*ACTIVITY 1:*
From the entries below, quote every line from the one containing "Как стресс влияет" through the end of the entries, both ends included. Leave the pictures out.

*PROVIDED PASSAGE:*
=====
Example: https://files.wwpdb.org/pub/pdb/holdings/unreleased_entries.json.gz

{
"8zz3" : {
"status_code" : "HOLD",
"deposit_date" : "2024-01-22T00:00:00+00:00",
"prerelease_sequence_available_flag" : "N"
},
"8zz4" : {
"status_code" : "HOLD",
"deposit_date" : "2024-02-05T00:00:00+00:00",
"prerelease_sequence_available_flag" : "N"
}
}

cron job

Two scripts in two cron job run every Thursday:
- Archive generation script - run only once every week at 7:00 PM PT / 10:00 PM ET (on production only)
- Rsync script to submit the archive directory to the designated location (with --delete option) - run only once every week - 9:00 PM PT / 12:00 AM ET (on production only)

Error handling

If the system generated filenames (mmCIF, JSON, Validation reports) are inconsistent with entry.Accession_Code or if system generated files are missing, exclude the entry from REL/HOLD for the week and send email with error message so that curators can fix it for next week's release
- Email title: PDB-Dev weekly archive error: {entry_RIDs} (upto 3 and more)
- Email content: The following entries were not archived due to inconsistent filenames or missing system generated files: List all entry_RIDs and corresponding workflow status. Example: 1-PQRS: HOLD; 2-PQRS: REL
Check for mandatory files (i.e. mmCIF, 2 validation reports). If mandatory files are missing, don't include the entry in the manifest. Notify users.
=====
Page-level text extractions:
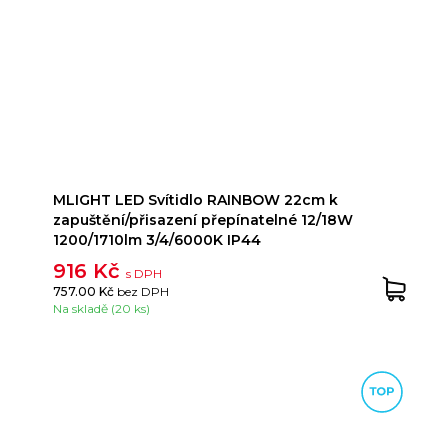
MLIGHT LED Svítidlo RAINBOW 22cm k
zapuštění/přisazení přepínatelné 12/18W
1200/1710lm 3/4/6000K IP44
916 Kč
s DPH
757.00 Kč
bez DPH
Na skladě (20 ks)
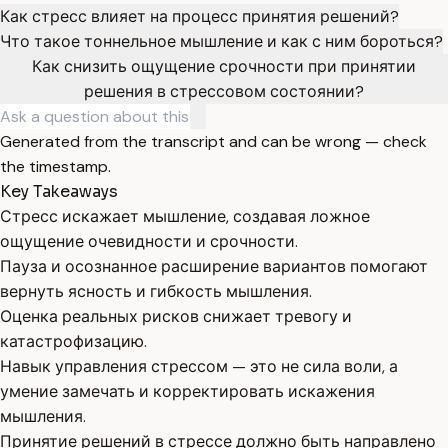
Как стресс влияет на процесс принятия решений?
Что такое тоннельное мышление и как с ним бороться?
Как снизить ощущение срочности при принятии
решения в стрессовом состоянии?
Generated from the transcript and can be wrong — check
the timestamp.
Key Takeaways
Стресс искажает мышление, создавая ложное
ощущение очевидности и срочности.
Пауза и осознанное расширение вариантов помогают
вернуть ясность и гибкость мышления.
Оценка реальных рисков снижает тревогу и
катастрофизацию.
Навык управления стрессом — это не сила воли, а
умение замечать и корректировать искажения
мышления.
Принятие решений в стрессе должно быть направлено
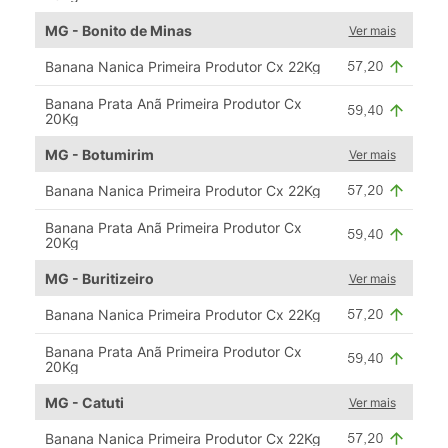
MG - Bonito de Minas
Ver mais
Banana Nanica Primeira Produtor Cx 22Kg
Banana Prata Anã Primeira Produtor Cx
20Kg
MG - Botumirim
Ver mais
Banana Nanica Primeira Produtor Cx 22Kg
Banana Prata Anã Primeira Produtor Cx
20Kg
MG - Buritizeiro
Ver mais
Banana Nanica Primeira Produtor Cx 22Kg
Banana Prata Anã Primeira Produtor Cx
20Kg
MG - Catuti
Ver mais
Banana Nanica Primeira Produtor Cx 22Kg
=====
*ACTIVITY 2:*
Answer these questions about the weekly archive text:
(a) At what time does the archive generation script run?
(b) What status code do both entries in the JSON example have?
(c) Which mandatory files must be checked for?

*EXERCISE RESULT 1:*
Как стресс влияет на процесс принятия решений?
Что такое тоннельное мышление и как с ним бороться?
Как снизить ощущение срочности при принятии
решения в стрессовом состоянии?
Generated from the transcript and can be wrong — check
the timestamp.
Key Takeaways
Стресс искажает мышление, создавая ложное
ощущение очевидности и срочности.
Пауза и осознанное расширение вариантов помогают
вернуть ясность и гибкость мышления.
Оценка реальных рисков снижает тревогу и
катастрофизацию.
Навык управления стрессом — это не сила воли, а
умение замечать и корректировать искажения
мышления.
Принятие решений в стрессе должно быть направлено
MG - Bonito de Minas
Ver mais
Banana Nanica Primeira Produtor Cx 22Kg
Banana Prata Anã Primeira Produtor Cx
20Kg
MG - Botumirim
Ver mais
Banana Nanica Primeira Produtor Cx 22Kg
Banana Prata Anã Primeira Produtor Cx
20Kg
MG - Buritizeiro
Ver mais
Banana Nanica Primeira Produtor Cx 22Kg
Banana Prata Anã Primeira Produtor Cx
20Kg
MG - Catuti
Ver mais
Banana Nanica Primeira Produtor Cx 22Kg

*EXERCISE RESULT 2:*
(a) 7:00 PM PT / 10:00 PM ET, once every week.
(b) HOLD.
(c) mmCIF and 2 validation reports.